---------- Data provided ----------

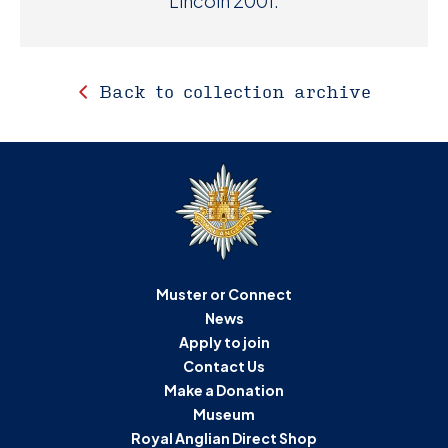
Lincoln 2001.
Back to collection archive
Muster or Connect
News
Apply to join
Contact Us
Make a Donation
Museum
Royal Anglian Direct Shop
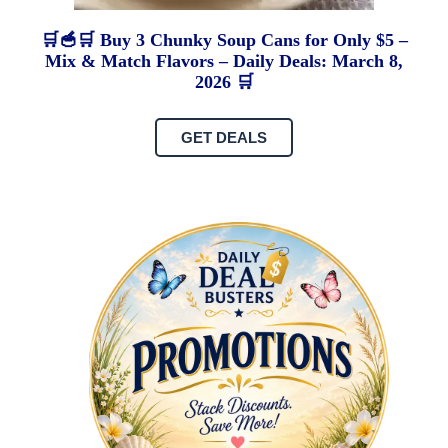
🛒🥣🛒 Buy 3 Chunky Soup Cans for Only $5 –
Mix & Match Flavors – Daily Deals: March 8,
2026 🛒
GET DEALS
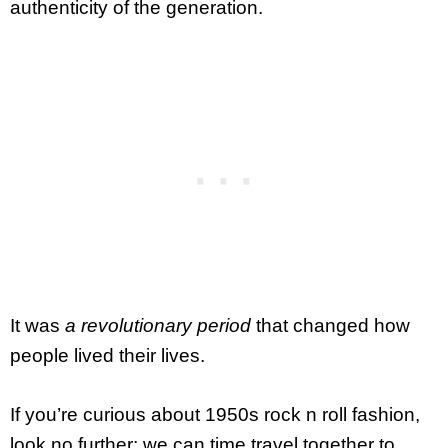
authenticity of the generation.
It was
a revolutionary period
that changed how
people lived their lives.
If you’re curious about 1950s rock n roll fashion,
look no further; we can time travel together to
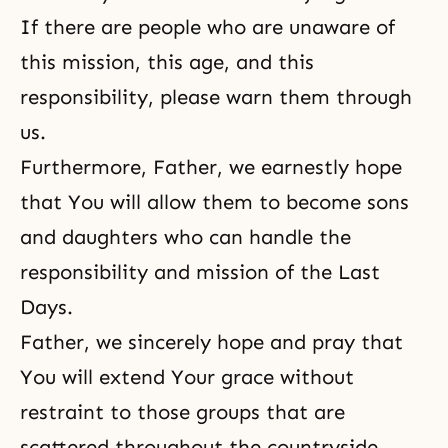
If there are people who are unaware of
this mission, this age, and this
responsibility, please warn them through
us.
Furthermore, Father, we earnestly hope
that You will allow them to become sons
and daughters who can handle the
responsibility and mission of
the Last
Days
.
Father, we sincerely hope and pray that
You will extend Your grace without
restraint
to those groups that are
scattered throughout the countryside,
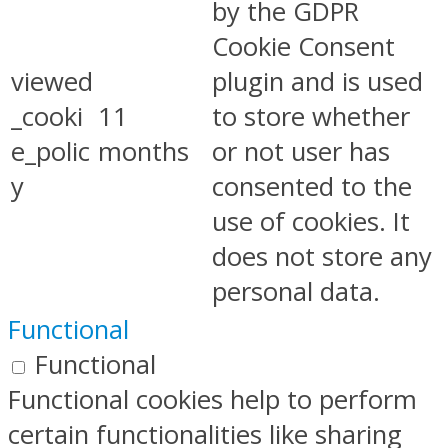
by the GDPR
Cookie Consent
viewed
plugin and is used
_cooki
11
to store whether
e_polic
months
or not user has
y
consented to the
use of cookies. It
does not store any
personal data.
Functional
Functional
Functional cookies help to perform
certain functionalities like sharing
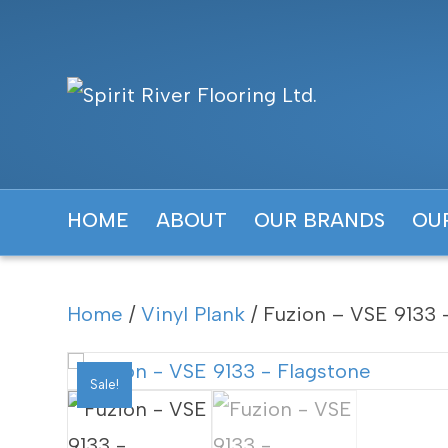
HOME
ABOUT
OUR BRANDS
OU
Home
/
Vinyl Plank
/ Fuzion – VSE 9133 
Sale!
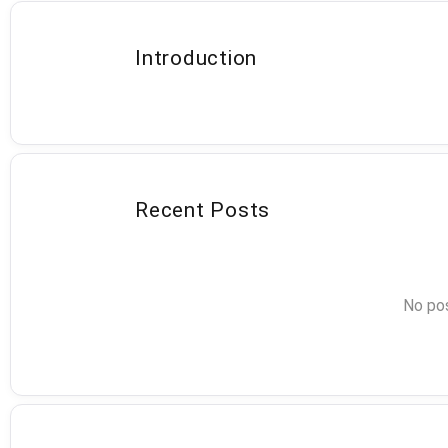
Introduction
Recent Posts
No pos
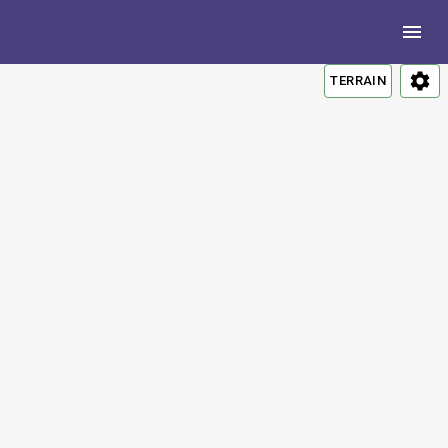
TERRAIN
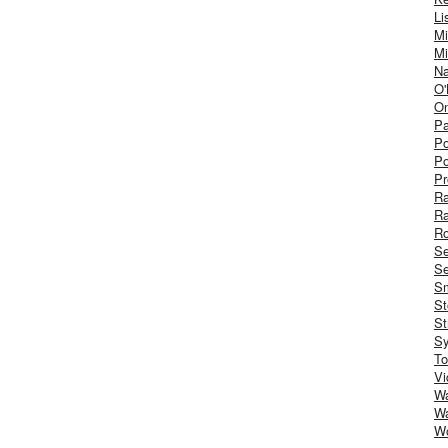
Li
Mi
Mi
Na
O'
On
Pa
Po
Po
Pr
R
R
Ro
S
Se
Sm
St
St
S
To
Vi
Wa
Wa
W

----------

§ Job item
Starting at the line that contains "by the GDPR" and continuing through the end of the data, set out each line as a numbered list, skipping blank lines and leaving the pictures out.

§ Written answer
1. by the GDPR
2. Cookie Consent
3. viewed
4. plugin and is used
5. _cooki
6. 11
7. to store whether
8. e_polic
9. months
10. or not user has
11. y
12. consented to the
13. use of cookies. It
14. does not store any
15. personal data.
16. Functional
17. Functional
18. Functional cookies help to perform
19. certain functionalities like sharing
20. HOME
21. ABOUT
22. OUR BRANDS
23. OU
24. Home
25. /
26. Vinyl Plank
27. / Fuzion – VSE 9133 
28. Sale!
29. Introduction
30. Recent Posts
31. No pos
32. TERRAIN
33. Li
34. Mi
35. Mi
36. Na
37. O'
38. On
39. Pa
40. Po
41. Po
42. Pr
43. R
44. R
45. Ro
46. S
47. Se
48. Sm
49. St
50. St
51. S
52. To
53. Vi
54. Wa
55. Wa
56. W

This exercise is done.